**What needs to be done**
Go to the line with "Marker Testing" in the entries below and write out every line from there through the line with "FOOD STARCH, WHEY, RENNET CASEIN [MILK", exactly and without pictures.

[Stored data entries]
──────

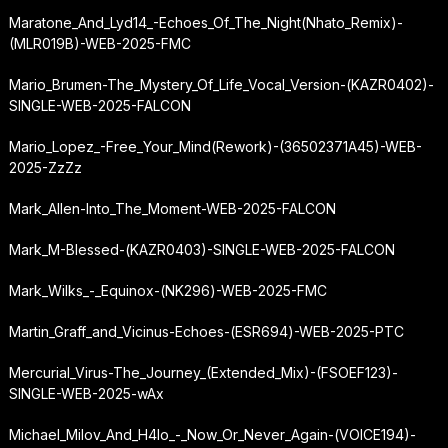
Maratone_And_Lyd14_-
Echoes_Of_The_Night
(Nhato_Remix)-
(MLR019B)-WEB-2025-FMC
Mario_Brumen-The_Mystery_Of_Life_Vocal_Version-(KAZR0402)-
SINGLE-WEB-2025-FALCON
Mario_Lopez_-
Free_Your_Mind
(Rework)-(36502371A45)-WEB-
2025-ZzZz
Mark_Allen-Into_The_Moment-WEB-2025-FALCON
Mark_M-Blessed-(KAZR0403)-SINGLE-WEB-2025-FALCON
Mark_Wilks_-_Equinox-(NK296)-WEB-2025-FMC
Martin_Graff_and_Vicinus-Echoes-(ESR694)-WEB-2025-PTC
Mercurial_Virus-The_Journey_(Extended_Mix)-(FSOEF123)-
SINGLE-WEB-2025-wAx
Michael_Milov_And_H4lo_-_Now_Or_Never_Again-(VOICE194)-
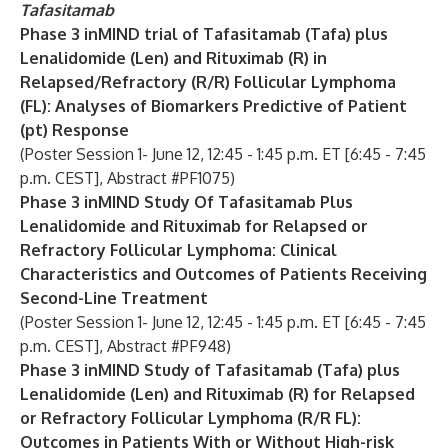
Tafasitamab
Phase 3 inMIND trial of Tafasitamab (Tafa) plus
Lenalidomide (Len) and Rituximab (R) in
Relapsed/Refractory (R/R) Follicular Lymphoma
(FL): Analyses of Biomarkers Predictive of Patient
(pt) Response
(Poster Session 1- June 12, 12:45 - 1:45 p.m. ET [6:45 - 7:45
p.m. CEST], Abstract #PF1075)
Phase 3 inMIND Study Of Tafasitamab Plus
Lenalidomide and Rituximab for Relapsed or
Refractory Follicular Lymphoma: Clinical
Characteristics and Outcomes of Patients Receiving
Second-Line Treatment
(Poster Session 1- June 12, 12:45 - 1:45 p.m. ET [6:45 - 7:45
p.m. CEST], Abstract #PF948)
Phase 3 inMIND Study of Tafasitamab (Tafa) plus
Lenalidomide (Len) and Rituximab (R) for Relapsed
or Refractory Follicular Lymphoma (R/R FL):
Outcomes in Patients With or Without High-risk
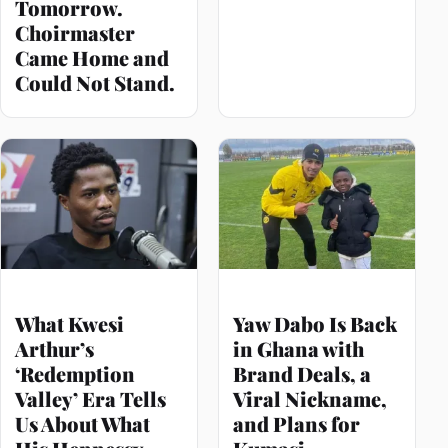
Tomorrow.
Choirmaster
Came Home and
Could Not Stand.
What Kwesi
Yaw Dabo Is Back
Arthur’s
in Ghana with
‘Redemption
Brand Deals, a
Valley’ Era Tells
Viral Nickname,
Us About What
and Plans for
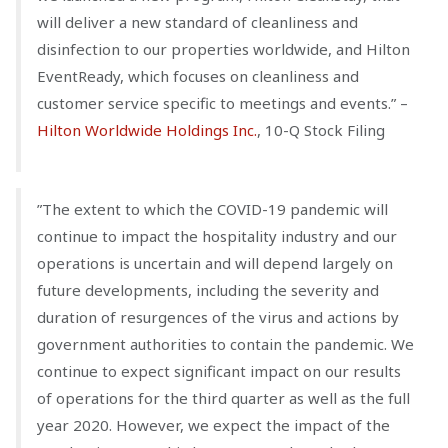
will deliver a new standard of cleanliness and
disinfection to our properties worldwide, and Hilton
EventReady, which focuses on cleanliness and
customer service specific to meetings and events.” –
Hilton Worldwide Holdings Inc.
, 10-Q Stock Filing
”The extent to which the COVID-19 pandemic will
continue to impact the hospitality industry and our
operations is uncertain and will depend largely on
future developments, including the severity and
duration of resurgences of the virus and actions by
government authorities to contain the pandemic. We
continue to expect significant impact on our results
of operations for the third quarter as well as the full
year 2020. However, we expect the impact of the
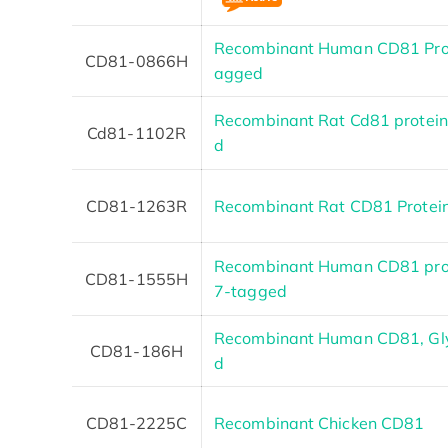
Recombinant Human CD81 Prot
CD81-0866H
agged
Recombinant Rat Cd81 protein
Cd81-1102R
d
CD81-1263R
Recombinant Rat CD81 Protei
Recombinant Human CD81 prote
CD81-1555H
7-tagged
Recombinant Human CD81, Gl
CD81-186H
d
CD81-2225C
Recombinant Chicken CD81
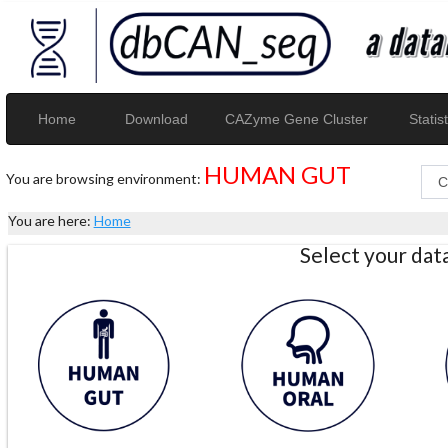
Home
Download
CAZyme Gene Cluster
Statist
HUMAN GUT
You are browsing environment:
You are here:
Home
Select your da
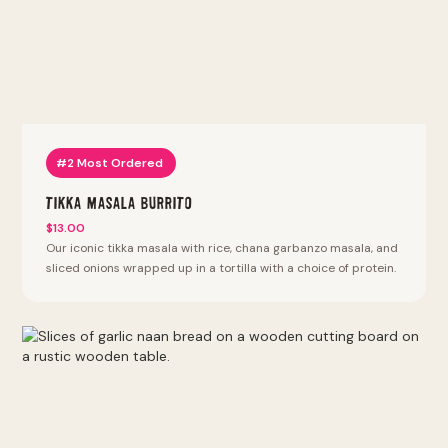
#2 Most Ordered
Tikka Masala Burrito
$13.00
Our iconic tikka masala with rice, chana garbanzo masala, and
sliced onions wrapped up in a tortilla with a choice of protein.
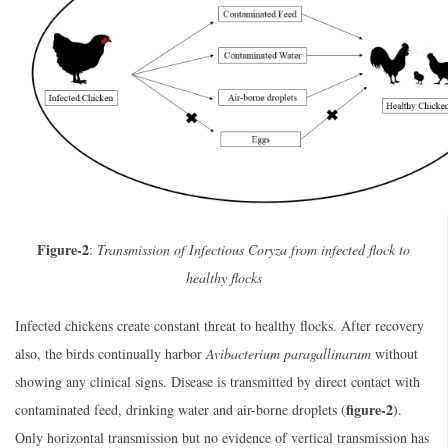
Figure-2
:
Transmission of Infectious Coryza from infected flock to
healthy flocks
Infected chickens create constant threat to healthy flocks. After recovery
also, the birds continually harbor
Avibacterium paragallinarum
without
showing any clinical signs. Disease is transmitted by direct contact with
figure-2
contaminated feed, drinking water and air-borne droplets (
).
Only horizontal transmission but no evidence of vertical transmission has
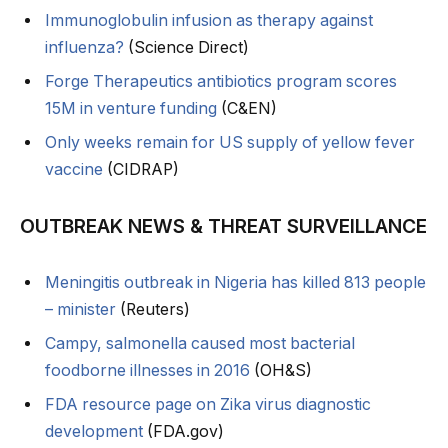
Immunoglobulin infusion as therapy against
influenza?
(Science Direct)
Forge Therapeutics antibiotics program scores
15M in venture funding
(C&EN)
Only weeks remain for US supply of yellow fever
vaccine
(CIDRAP)
OUTBREAK NEWS & THREAT SURVEILLANCE
Meningitis outbreak in Nigeria has killed 813 people
– minister
(Reuters)
Campy, salmonella caused most bacterial
foodborne illnesses in 2016
(OH&S)
FDA resource page on Zika virus diagnostic
development
(FDA.gov)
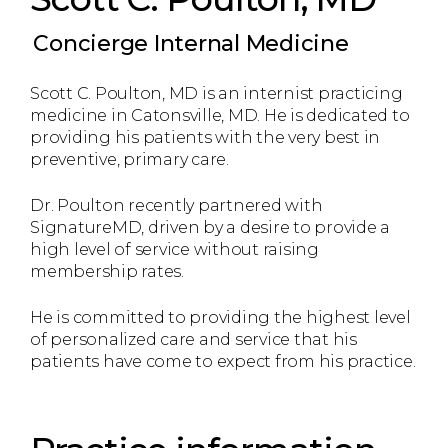
Concierge Internal Medicine
Scott C. Poulton, MD is an internist practicing
medicine in Catonsville, MD. He is dedicated to
providing his patients with the very best in
preventive, primary care.
Dr. Poulton recently partnered with
SignatureMD, driven by a desire to provide a
high level of service without raising
membership rates.
He is committed to providing the highest level
of personalized care and service that his
patients have come to expect from his practice.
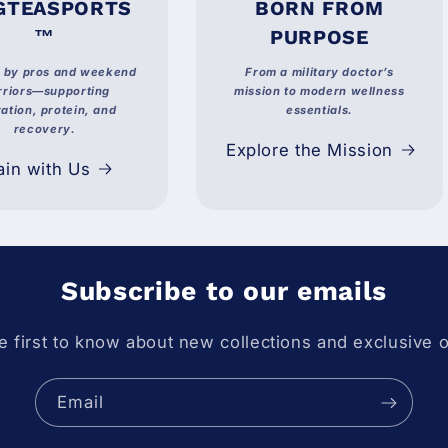
GTEASPORTS
BORN FROM
™
PURPOSE
d by pros and weekend
From a military doctor’s
riors—supporting
mission to modern wellness
ation, protein, and
essentials.
recovery.
Explore the Mission
ain with Us
Subscribe to our emails
e first to know about new collections and exclusive o
Email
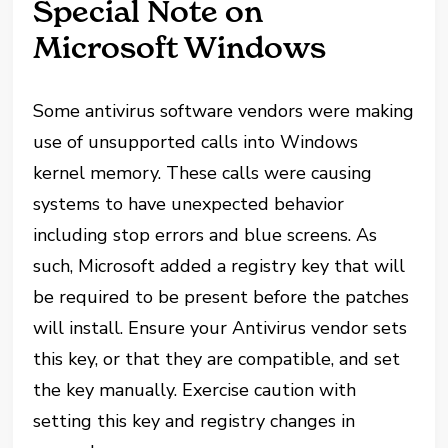
Special Note on
Microsoft Windows
Some antivirus software vendors were making
use of unsupported calls into Windows
kernel memory. These calls were causing
systems to have unexpected behavior
including stop errors and blue screens. As
such, Microsoft added a registry key that will
be required to be present before the patches
will install. Ensure your Antivirus vendor sets
this key, or that they are compatible, and set
the key manually. Exercise caution with
setting this key and registry changes in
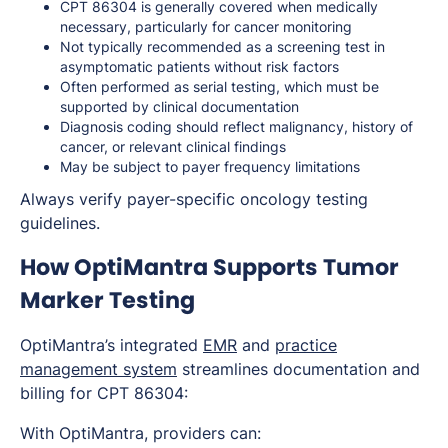
CPT 86304 is generally covered when medically
necessary, particularly for cancer monitoring
Not typically recommended as a screening test in
asymptomatic patients without risk factors
Often performed as serial testing, which must be
supported by clinical documentation
Diagnosis coding should reflect malignancy, history of
cancer, or relevant clinical findings
May be subject to payer frequency limitations
Always verify payer-specific oncology testing
guidelines.
How OptiMantra Supports Tumor
Marker Testing
OptiMantra’s integrated
EMR
and
practice
management system
streamlines documentation and
billing for CPT 86304:
With OptiMantra, providers can:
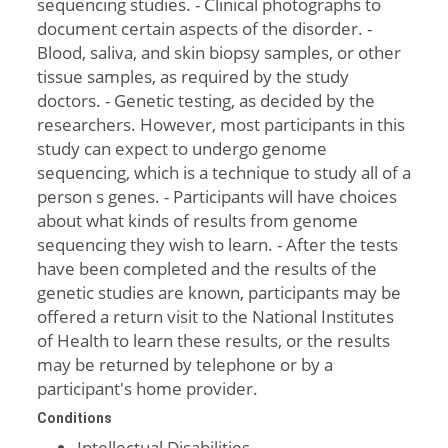
sequencing studies. - Clinical photographs to
document certain aspects of the disorder. -
Blood, saliva, and skin biopsy samples, or other
tissue samples, as required by the study
doctors. - Genetic testing, as decided by the
researchers. However, most participants in this
study can expect to undergo genome
sequencing, which is a technique to study all of a
person s genes. - Participants will have choices
about what kinds of results from genome
sequencing they wish to learn. - After the tests
have been completed and the results of the
genetic studies are known, participants may be
offered a return visit to the National Institutes
of Health to learn these results, or the results
may be returned by telephone or by a
participant's home provider.
Conditions
Intellectual Disabilities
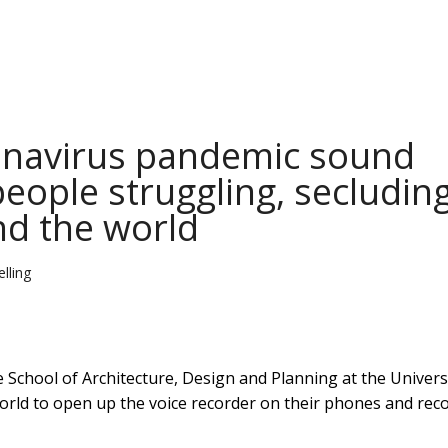
onavirus pandemic sound
people struggling, secludin
nd the world
lling
he School of Architecture, Design and Planning at the Univers
orld to open up the voice recorder on their phones and rec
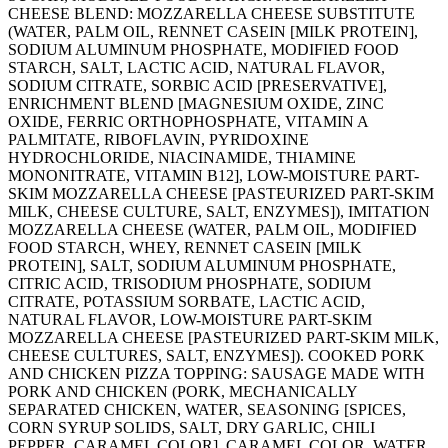
CHEESE BLEND: MOZZARELLA CHEESE SUBSTITUTE
(WATER, PALM OIL, RENNET CASEIN [MILK PROTEIN],
SODIUM ALUMINUM PHOSPHATE, MODIFIED FOOD
STARCH, SALT, LACTIC ACID, NATURAL FLAVOR,
SODIUM CITRATE, SORBIC ACID [PRESERVATIVE],
ENRICHMENT BLEND [MAGNESIUM OXIDE, ZINC
OXIDE, FERRIC ORTHOPHOSPHATE, VITAMIN A
PALMITATE, RIBOFLAVIN, PYRIDOXINE
HYDROCHLORIDE, NIACINAMIDE, THIAMINE
MONONITRATE, VITAMIN B12], LOW-MOISTURE PART-
SKIM MOZZARELLA CHEESE [PASTEURIZED PART-SKIM
MILK, CHEESE CULTURE, SALT, ENZYMES]), IMITATION
MOZZARELLA CHEESE (WATER, PALM OIL, MODIFIED
FOOD STARCH, WHEY, RENNET CASEIN [MILK
PROTEIN], SALT, SODIUM ALUMINUM PHOSPHATE,
CITRIC ACID, TRISODIUM PHOSPHATE, SODIUM
CITRATE, POTASSIUM SORBATE, LACTIC ACID,
NATURAL FLAVOR, LOW-MOISTURE PART-SKIM
MOZZARELLA CHEESE [PASTEURIZED PART-SKIM MILK,
CHEESE CULTURES, SALT, ENZYMES]). COOKED PORK
AND CHICKEN PIZZA TOPPING: SAUSAGE MADE WITH
PORK AND CHICKEN (PORK, MECHANICALLY
SEPARATED CHICKEN, WATER, SEASONING [SPICES,
CORN SYRUP SOLIDS, SALT, DRY GARLIC, CHILI
PEPPER, CARAMEL COLOR], CARAMEL COLOR, WATER,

──────

**Answer to this task**
Marker Testing
OptiMantra’s integrated
EMR
and
practice
management system
streamlines documentation and
billing for CPT 86304:
With OptiMantra, providers can:
sequencing studies. - Clinical photographs to
document certain aspects of the disorder. -
Blood, saliva, and skin biopsy samples, or other
tissue samples, as required by the study
doctors. - Genetic testing, as decided by the
researchers. However, most participants in this
study can expect to undergo genome
sequencing, which is a technique to study all of a
person s genes. - Participants will have choices
about what kinds of results from genome
sequencing they wish to learn. - After the tests
have been completed and the results of the
genetic studies are known, participants may be
offered a return visit to the National Institutes
of Health to learn these results, or the results
may be returned by telephone or by a
participant's home provider.
Conditions
Intellectual Disabilities
onavirus pandemic sound
people struggling, secludin
nd the world
lling
he School of Architecture, Design and Planning at the Univers
orld to open up the voice recorder on their phones and rec
CHEESE BLEND: MOZZARELLA CHEESE SUBSTITUTE
(WATER, PALM OIL, RENNET CASEIN [MILK PROTEIN],
SODIUM ALUMINUM PHOSPHATE, MODIFIED FOOD
STARCH, SALT, LACTIC ACID, NATURAL FLAVOR,
SODIUM CITRATE, SORBIC ACID [PRESERVATIVE],
ENRICHMENT BLEND [MAGNESIUM OXIDE, ZINC
OXIDE, FERRIC ORTHOPHOSPHATE, VITAMIN A
PALMITATE, RIBOFLAVIN, PYRIDOXINE
HYDROCHLORIDE, NIACINAMIDE, THIAMINE
MONONITRATE, VITAMIN B12], LOW-MOISTURE PART-
SKIM MOZZARELLA CHEESE [PASTEURIZED PART-SKIM
MILK, CHEESE CULTURE, SALT, ENZYMES]), IMITATION
MOZZARELLA CHEESE (WATER, PALM OIL, MODIFIED
FOOD STARCH, WHEY, RENNET CASEIN [MILK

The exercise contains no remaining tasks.